Nov 27, 2023

NASA-Funded Mission Unveils Lunar Hydrogen Resource for Future Space Exploration

Posted by in categories: materials, space

A recent study published in Communications Earth & Environment examines how lunar samples collected and returned by Apollo astronauts contain traces of hydrogen produced by the solar wind. The samples, labeled 79221, were collected during surface activities on Apollo 17 in 1972, and holds the potential to help scientists and engineers better understand how hydrogen within these samples can be used for future space exploration, specifically pertaining to in-situ resource utilization (ISRU).

The practice of ISRU involves using resources directly available at a location without the need of resupply from an outside source. In this case, future lunar astronauts would want to use resources already present on the Moon for their survivability needs rather than having constant resupply from the Earth, which can be both costly and risky.

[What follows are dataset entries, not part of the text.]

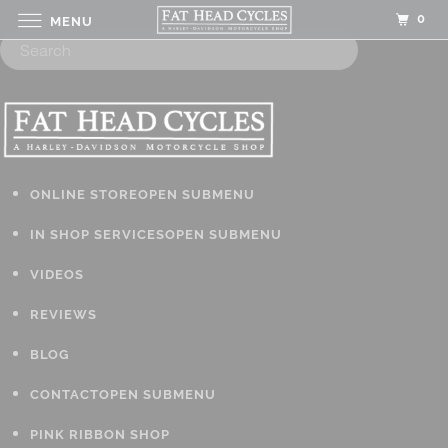
0
MENU
ONLINE STORE
OPEN SUBMENU
IN SHOP SERVICES
OPEN SUBMENU
VIDEOS
REVIEWS
BLOG
CONTACT
OPEN SUBMENU
PINK RIBBON SHOP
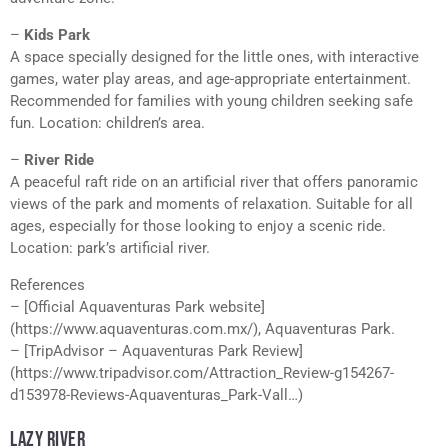
–
Kids Park
A space specially designed for the little ones, with interactive
games, water play areas, and age-appropriate entertainment.
Recommended for families with young children seeking safe
fun. Location: children’s area.
–
River Ride
A peaceful raft ride on an artificial river that offers panoramic
views of the park and moments of relaxation. Suitable for all
ages, especially for those looking to enjoy a scenic ride.
Location: park’s artificial river.
References
– [Official Aquaventuras Park website]
(https://www.aquaventuras.com.mx/), Aquaventuras Park.
– [TripAdvisor – Aquaventuras Park Review]
(https://www.tripadvisor.com/Attraction_Review-g154267-
d153978-Reviews-Aquaventuras_Park-Vall…)
LAZY RIVER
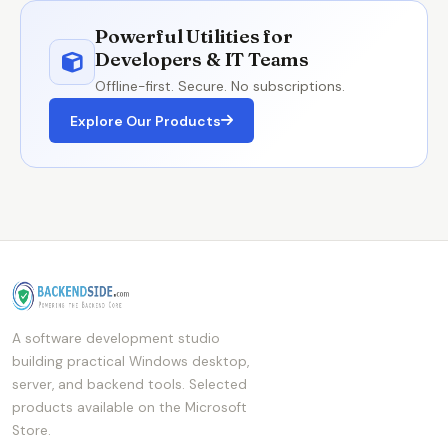
Powerful Utilities for
Developers & IT Teams
Offline-first. Secure. No subscriptions.
Explore Our Products
A software development studio
building practical Windows desktop,
server, and backend tools. Selected
products available on the Microsoft
Store.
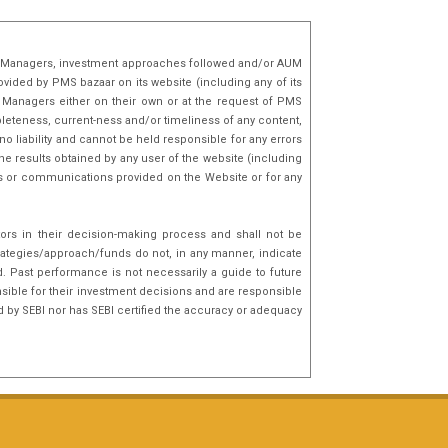
lio Managers, investment approaches followed and/or AUM
ovided by PMS bazaar on its website (including any of its
o Managers either on their own or at the request of PMS
mpleteness, current-ness and/or timeliness of any content,
o liability and cannot be held responsible for any errors
he results obtained by any user of the website (including
nks or communications provided on the Website or for any
tors in their decision-making process and shall not be
rategies/approach/funds do not, in any manner, indicate
d. Past performance is not necessarily a guide to future
sible for their investment decisions and are responsible
d by SEBI nor has SEBI certified the accuracy or adequacy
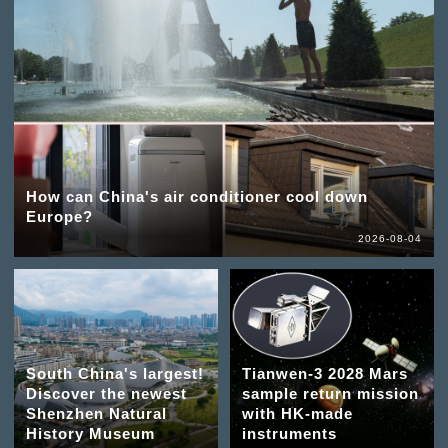
How can China's air conditioner cool down
Europe?
2026-08-04
South China's largest!
Tianwen-3 2028 Mars
Discover the newest
sample return mission
Shenzhen Natural
with HK-made
History Museum
instruments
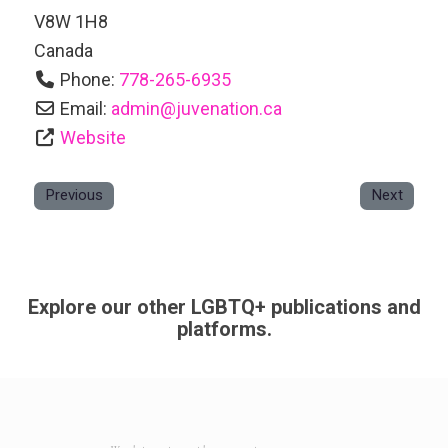
V8W 1H8
Canada
Phone:
778-265-6935
Email:
admin
@
juvenation.ca
Website
Previous
Next
Explore our other LGBTQ+ publications and
platforms.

“Hydrogen has the potential to be a resource that can be used directly on the lunar surface when there are more regular or permanent installations there,” said Dr. Katherine D. Burgess, who is a geologist in the U.S. Naval Research Laboratory (NRL) Materials Science and Technology Division and lead author of the study. “Locating resources and understanding how to collect them prior to getting to the Moon is going to be incredibly valuable for space exploration.”